_Given data_.
____
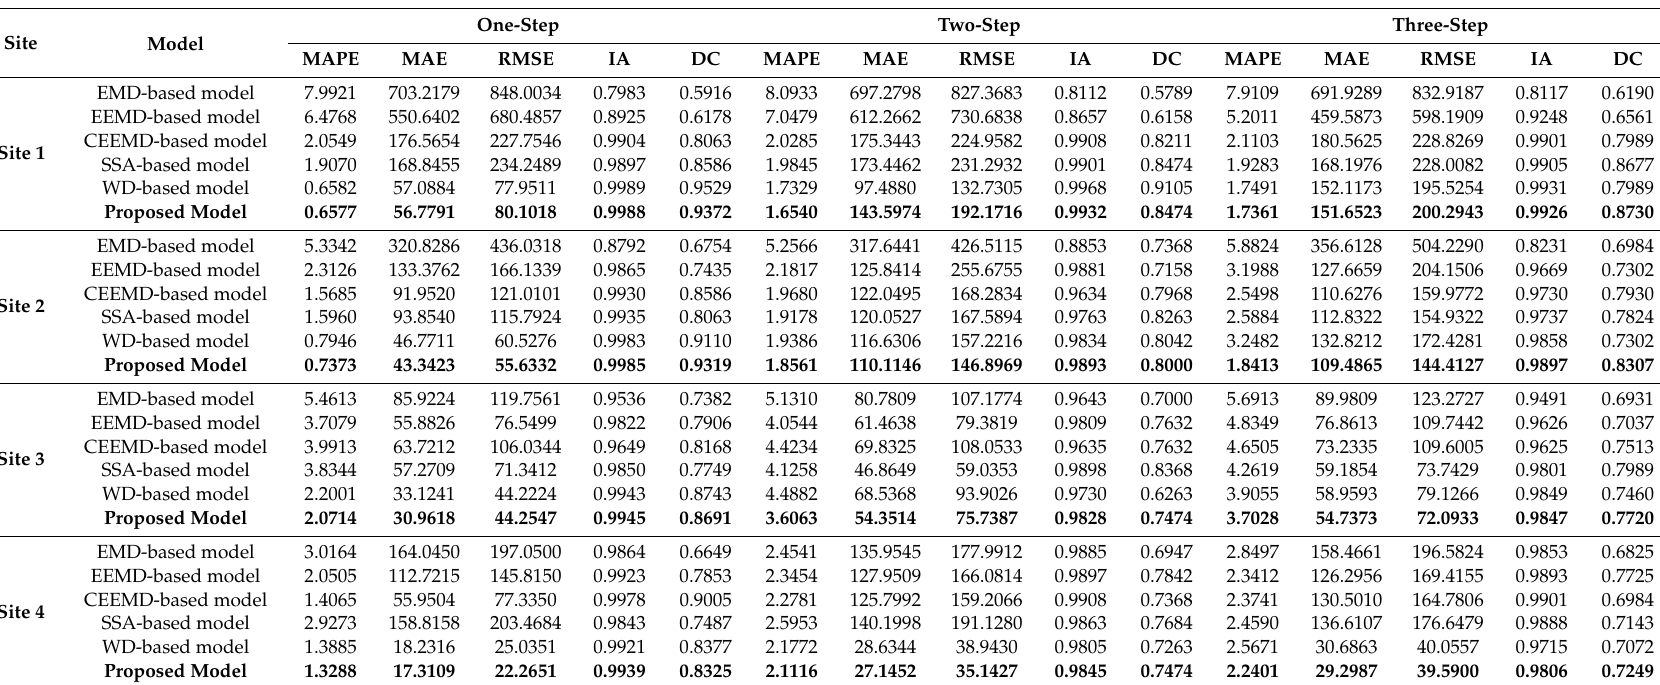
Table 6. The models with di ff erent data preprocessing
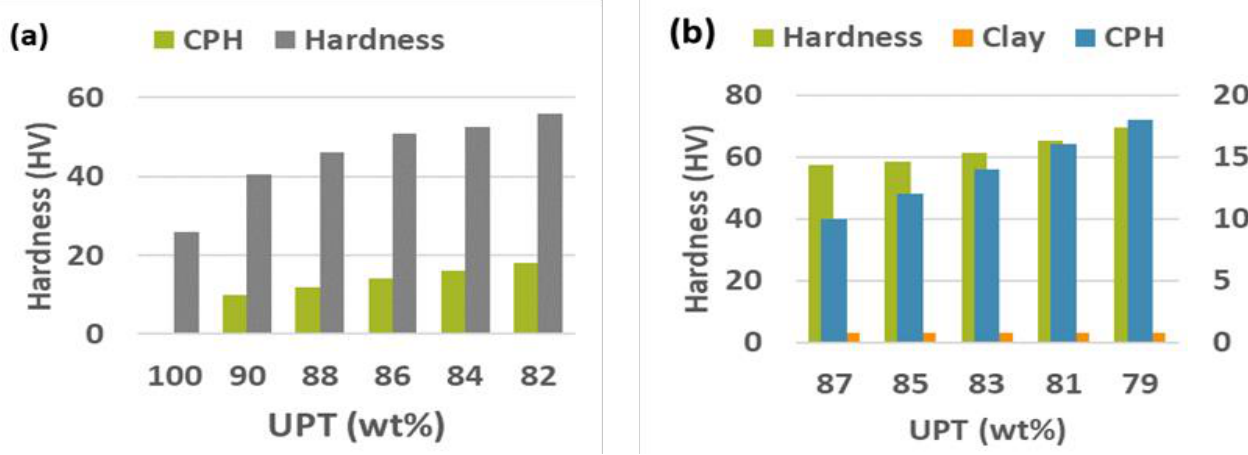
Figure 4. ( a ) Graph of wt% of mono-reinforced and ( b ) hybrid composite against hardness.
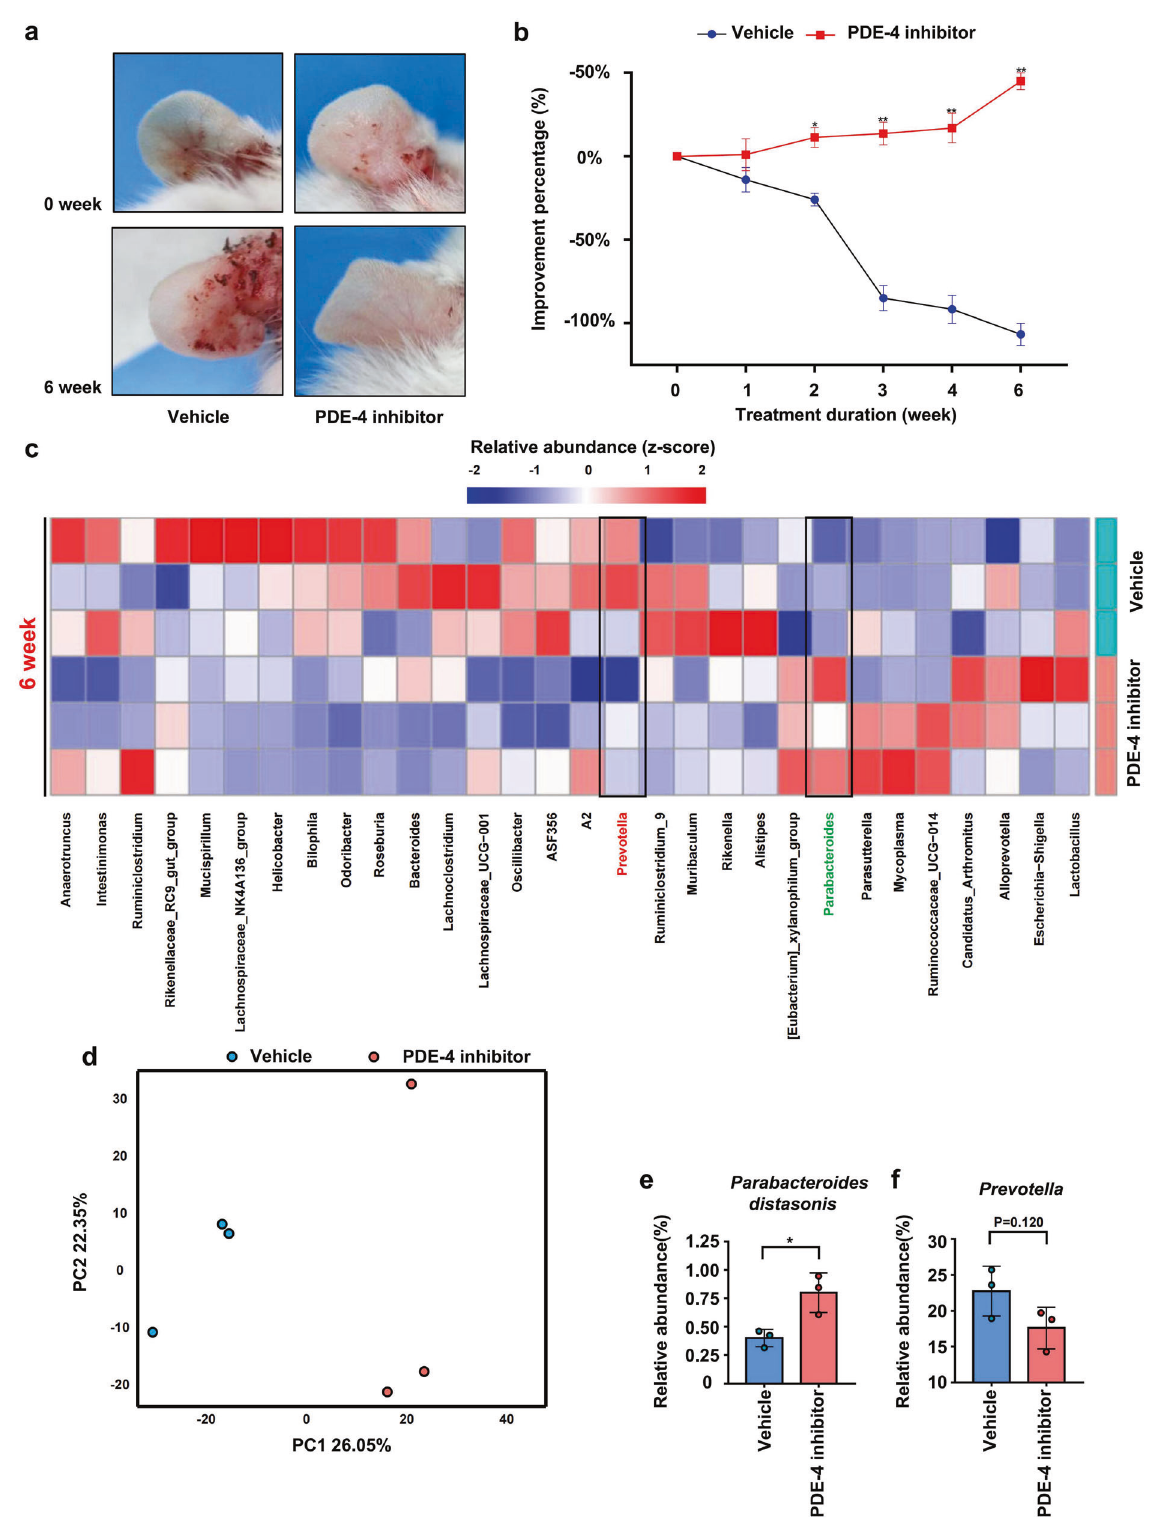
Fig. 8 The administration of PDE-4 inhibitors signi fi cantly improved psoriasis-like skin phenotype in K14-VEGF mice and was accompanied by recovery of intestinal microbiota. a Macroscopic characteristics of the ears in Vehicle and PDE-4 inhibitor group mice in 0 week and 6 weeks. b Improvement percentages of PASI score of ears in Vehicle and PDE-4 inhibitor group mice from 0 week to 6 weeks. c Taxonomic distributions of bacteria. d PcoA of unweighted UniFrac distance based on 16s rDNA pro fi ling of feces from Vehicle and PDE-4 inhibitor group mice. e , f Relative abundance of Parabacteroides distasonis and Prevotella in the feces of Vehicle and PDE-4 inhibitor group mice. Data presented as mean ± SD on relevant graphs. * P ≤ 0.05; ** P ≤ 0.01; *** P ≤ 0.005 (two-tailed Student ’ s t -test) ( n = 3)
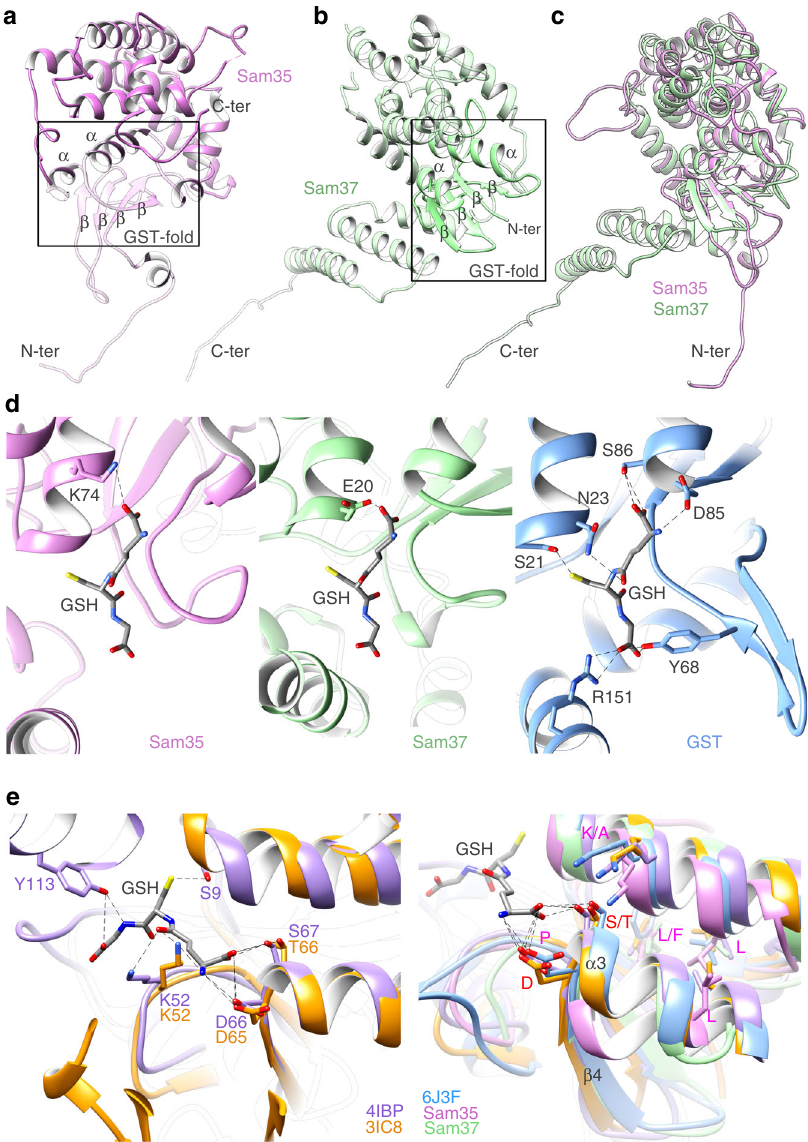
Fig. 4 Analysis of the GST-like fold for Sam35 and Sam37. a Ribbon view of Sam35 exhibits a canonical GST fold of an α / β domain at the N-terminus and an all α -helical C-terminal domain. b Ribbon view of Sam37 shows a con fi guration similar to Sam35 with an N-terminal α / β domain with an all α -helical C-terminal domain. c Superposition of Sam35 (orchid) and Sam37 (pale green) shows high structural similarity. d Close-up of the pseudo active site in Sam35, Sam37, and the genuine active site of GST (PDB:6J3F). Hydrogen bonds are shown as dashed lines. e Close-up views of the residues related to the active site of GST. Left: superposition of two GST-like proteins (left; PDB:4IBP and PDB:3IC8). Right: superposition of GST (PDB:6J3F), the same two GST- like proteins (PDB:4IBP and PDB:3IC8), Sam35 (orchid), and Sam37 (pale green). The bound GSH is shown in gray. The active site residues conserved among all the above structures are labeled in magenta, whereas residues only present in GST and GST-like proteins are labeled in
____
_Task instructions_.
From the listing above, collect every line that mentions the word "like".

_Answer to the exercise_.
Fig. 8 The administration of PDE-4 inhibitors signi fi cantly improved psoriasis-like skin phenotype in K14-VEGF mice and was accompanied by recovery of intestinal microbiota. a Macroscopic characteristics of the ears in Vehicle and PDE-4 inhibitor group mice in 0 week and 6 weeks. b Improvement percentages of PASI score of ears in Vehicle and PDE-4 inhibitor group mice from 0 week to 6 weeks. c Taxonomic distributions of bacteria. d PcoA of unweighted UniFrac distance based on 16s rDNA pro fi ling of feces from Vehicle and PDE-4 inhibitor group mice. e , f Relative abundance of Parabacteroides distasonis and Prevotella in the feces of Vehicle and PDE-4 inhibitor group mice. Data presented as mean ± SD on relevant graphs. * P ≤ 0.05; ** P ≤ 0.01; *** P ≤ 0.005 (two-tailed Student ’ s t -test) ( n = 3)
Fig. 4 Analysis of the GST-like fold for Sam35 and Sam37. a Ribbon view of Sam35 exhibits a canonical GST fold of an α / β domain at the N-terminus and an all α -helical C-terminal domain. b Ribbon view of Sam37 shows a con fi guration similar to Sam35 with an N-terminal α / β domain with an all α -helical C-terminal domain. c Superposition of Sam35 (orchid) and Sam37 (pale green) shows high structural similarity. d Close-up of the pseudo active site in Sam35, Sam37, and the genuine active site of GST (PDB:6J3F). Hydrogen bonds are shown as dashed lines. e Close-up views of the residues related to the active site of GST. Left: superposition of two GST-like proteins (left; PDB:4IBP and PDB:3IC8). Right: superposition of GST (PDB:6J3F), the same two GST- like proteins (PDB:4IBP and PDB:3IC8), Sam35 (orchid), and Sam37 (pale green). The bound GSH is shown in gray. The active site residues conserved among all the above structures are labeled in magenta, whereas residues only present in GST and GST-like proteins are labeled in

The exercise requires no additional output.